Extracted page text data

=======

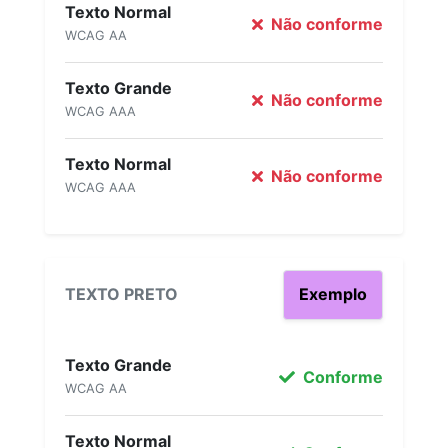
Texto Normal
Não conforme
WCAG AA
Texto Grande
Não conforme
WCAG AAA
Texto Normal
Não conforme
WCAG AAA
TEXTO PRETO
Exemplo
Texto Grande
Conforme
WCAG AA
Texto Normal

=======

• **Instruction**: Repeat the lines above exactly, and keep every picture out.

• **Exercise output**:
Texto Normal
Não conforme
WCAG AA
Texto Grande
Não conforme
WCAG AAA
Texto Normal
Não conforme
WCAG AAA
TEXTO PRETO
Exemplo
Texto Grande
Conforme
WCAG AA
Texto Normal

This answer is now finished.